The System Prompt defines the overall role of the Task Planner, Orchestrator, and Prompt Engineer, emphasizing analysis, execution planning, and optimization of every step into a concise T2I prompt or editing instruction.
The Planner Pure-Text System Prompt specifies how to translate a user request into a stepwise execution plan, enforcing dynamic step counts, complete final outputs, and strict separation of image generation versus auxiliary text.

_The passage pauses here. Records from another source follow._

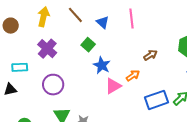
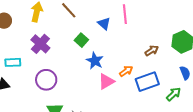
blue triangle: (103, 22) -> (104, 24), moved
brown arrow: (150, 55) -> (152, 51), moved
blue rectangle: (157, 100) -> (147, 82), moved

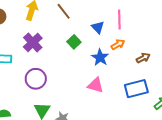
blue star: (95, 61) -> (100, 57), moved
orange arrow: (126, 71) -> (118, 44), moved
pink triangle: (106, 82) -> (95, 85), turned 42

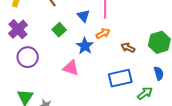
brown arrow: (143, 58) -> (128, 48), turned -128
purple circle: (36, 79) -> (28, 57), moved
pink triangle: (95, 85) -> (71, 68), moved

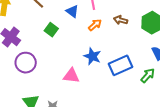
blue star: (85, 46) -> (92, 56), moved
brown arrow: (128, 48) -> (121, 20), moved
pink triangle: (71, 68) -> (71, 76), moved

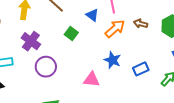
orange arrow: (95, 25) -> (115, 29), size x1.5
blue rectangle: (120, 65) -> (141, 69), size x0.7

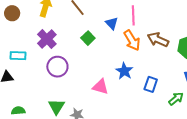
brown arrow: (141, 24) -> (158, 40), size x1.5
orange arrow: (115, 29) -> (132, 40), turned 90
blue rectangle: (141, 69) -> (151, 84), turned -56

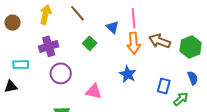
purple cross: (47, 39) -> (49, 46), turned 30
orange arrow: (132, 40) -> (134, 43), turned 30
blue rectangle: (151, 84) -> (164, 86), moved
pink triangle: (101, 87) -> (94, 91), moved

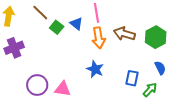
green square: (90, 43) -> (57, 27), moved
purple circle: (61, 73) -> (37, 85), moved

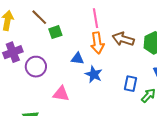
blue triangle: (76, 24) -> (77, 58), moved, turned -32
green square: (57, 27) -> (55, 32), turned 32
purple circle: (37, 85) -> (36, 67), moved

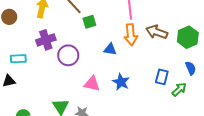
blue star: (94, 74) -> (121, 82), moved

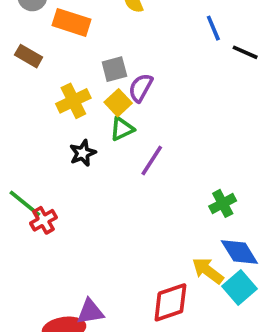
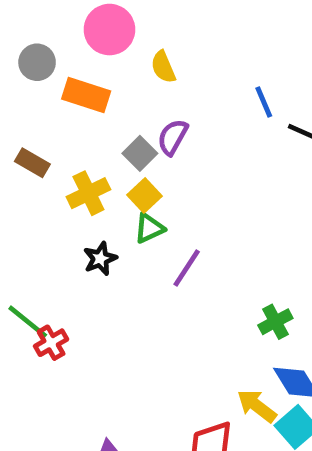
brown rectangle: (29, 56) -> (32, 163), moved
gray square: (114, 69) -> (140, 153), turned -30
purple semicircle: (141, 88) -> (173, 137), moved

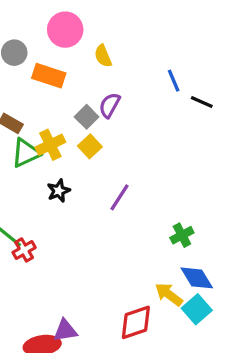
green triangle: (149, 228) -> (26, 153), moved, size x1.4

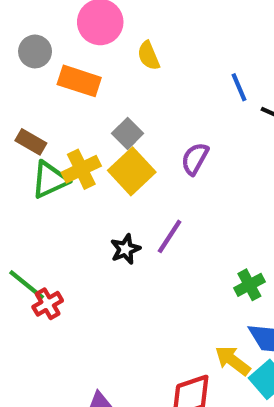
purple semicircle: (110, 105) -> (195, 159), moved
yellow square: (90, 146) -> (132, 171), size x1.5
black star: (59, 191) -> (125, 249), moved

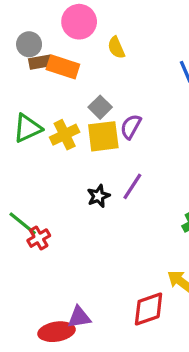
brown rectangle: (31, 142) -> (40, 62), moved, turned -40
purple semicircle: (195, 159) -> (131, 127), moved
yellow square: (132, 171) -> (103, 136), turned 36
green triangle: (50, 180) -> (27, 128), moved

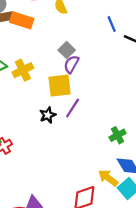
gray square: (100, 107) -> (67, 50), moved
yellow square: (103, 136) -> (60, 86), moved

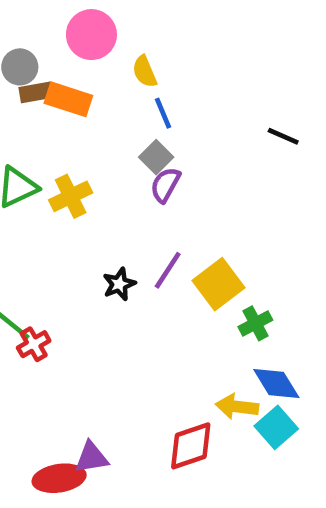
blue line: (112, 24) -> (163, 113), moved
yellow square: (60, 86) -> (219, 284), moved, turned -30
yellow arrow: (108, 178) -> (237, 407), turned -30

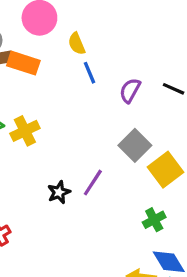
gray square: (156, 157) -> (135, 145), moved, size x1.4
purple semicircle: (165, 185) -> (130, 90), moved
yellow square: (219, 284) -> (165, 170), moved

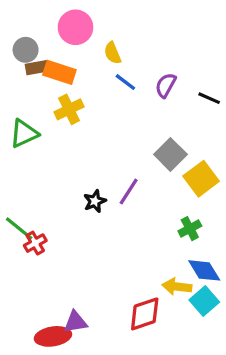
blue line: (90, 73) -> (125, 82), turned -30
purple semicircle: (130, 90) -> (166, 85), moved
yellow cross: (25, 131) -> (69, 109), moved

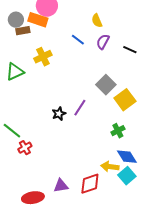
yellow semicircle: (113, 53) -> (97, 21), moved
orange rectangle: (59, 72) -> (38, 20), moved
red cross: (35, 243) -> (25, 148), moved
purple triangle: (75, 322) -> (61, 186), moved

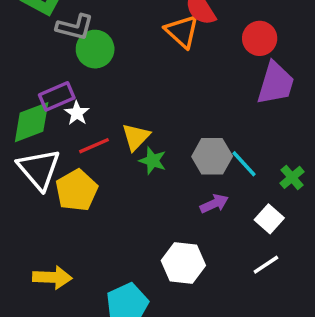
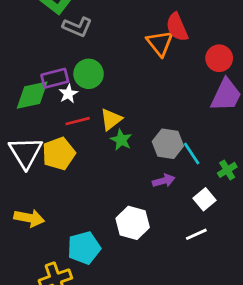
green circle: (95, 49) -> (89, 74), moved
white triangle: (39, 169) -> (26, 153), moved

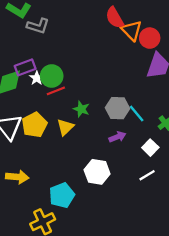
orange triangle: (160, 43) -> (132, 31), moved
green circle: (89, 74) -> (52, 76), moved
yellow triangle: (111, 119) -> (65, 127), moved
red line: (78, 121) -> (56, 91), moved

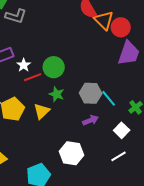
green circle: (52, 76) -> (54, 67), moved
white star: (37, 78) -> (24, 65), moved

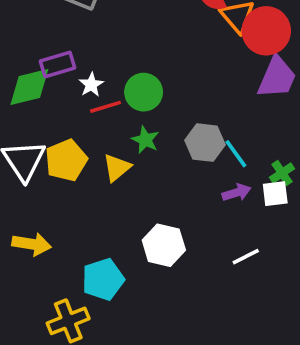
red circle: (121, 27) -> (266, 31), size x1.4
purple arrow: (91, 120) -> (236, 192), moved
white square: (122, 130) -> (275, 194), moved, turned 35

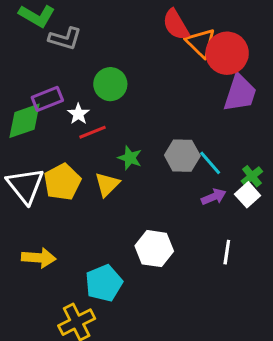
green circle: (144, 92) -> (110, 84), moved
white square: (275, 194) -> (248, 195), turned -30
white line: (246, 257) -> (227, 252), turned -50

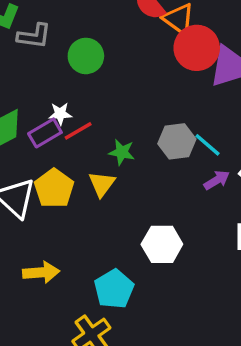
red circle: (227, 53) -> (197, 48), moved
green circle: (110, 84) -> (86, 56), moved
purple rectangle: (47, 99) -> (45, 133), moved
white star: (78, 114) -> (60, 114), turned -30

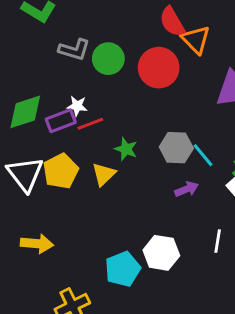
gray L-shape: (34, 36) -> (74, 50), moved
red circle: (197, 48) -> (159, 68), moved
purple arrow: (217, 180) -> (187, 189), moved
white hexagon: (162, 244) -> (161, 253), moved
cyan pentagon: (114, 289) -> (123, 269), moved

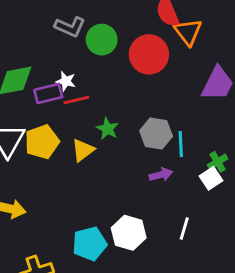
cyan line: (203, 155) -> (181, 144), turned 30

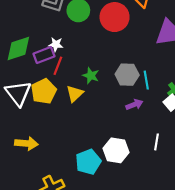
red line: (76, 100) -> (58, 66), moved, turned -48

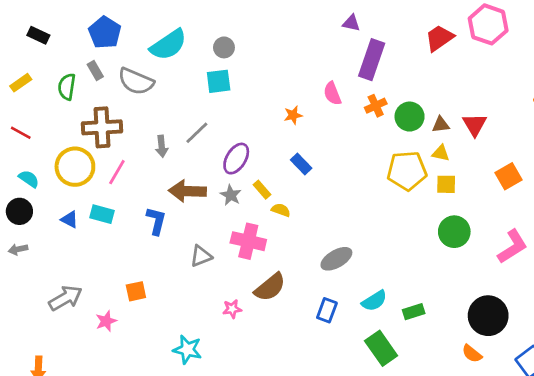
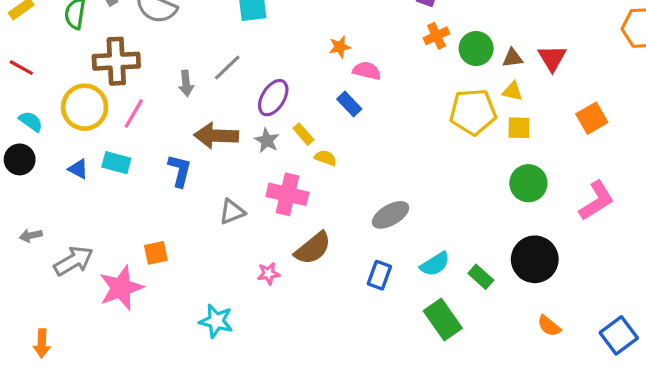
pink semicircle: (332, 94) -> (367, 71), moved, turned 125
gray arrow: (18, 249) -> (31, 236), moved
green rectangle: (414, 312) -> (481, 277), turned 60
black circle: (488, 316) -> (535, 259), moved
pink star: (106, 321) -> (121, 288), size x1.8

The Task Planner, Orchestrator, and Prompt Engineer System expands on input handling, distinguishing Task A (text‑only) from Task B (sequential editing), and mandates prefix‑free fields for instructions, prompts, and auxiliary text.
The Planner Interleaved System Prompt adds the InterleaveThinker agentic loop, directing the system to generate or edit images step by step while preserving the “no prefix” rule.
The Critic System Prompt outlines a binary evaluation of edited images, checking intent matching and anomaly detection, and requires a refined prompt when the result is deemed insufficient.
The Refined VIEScore System Prompt formalizes scoring from 0 to 10 based on intent alignment and collateral‑damage avoidance, providing a structured rubric for final quality assessment.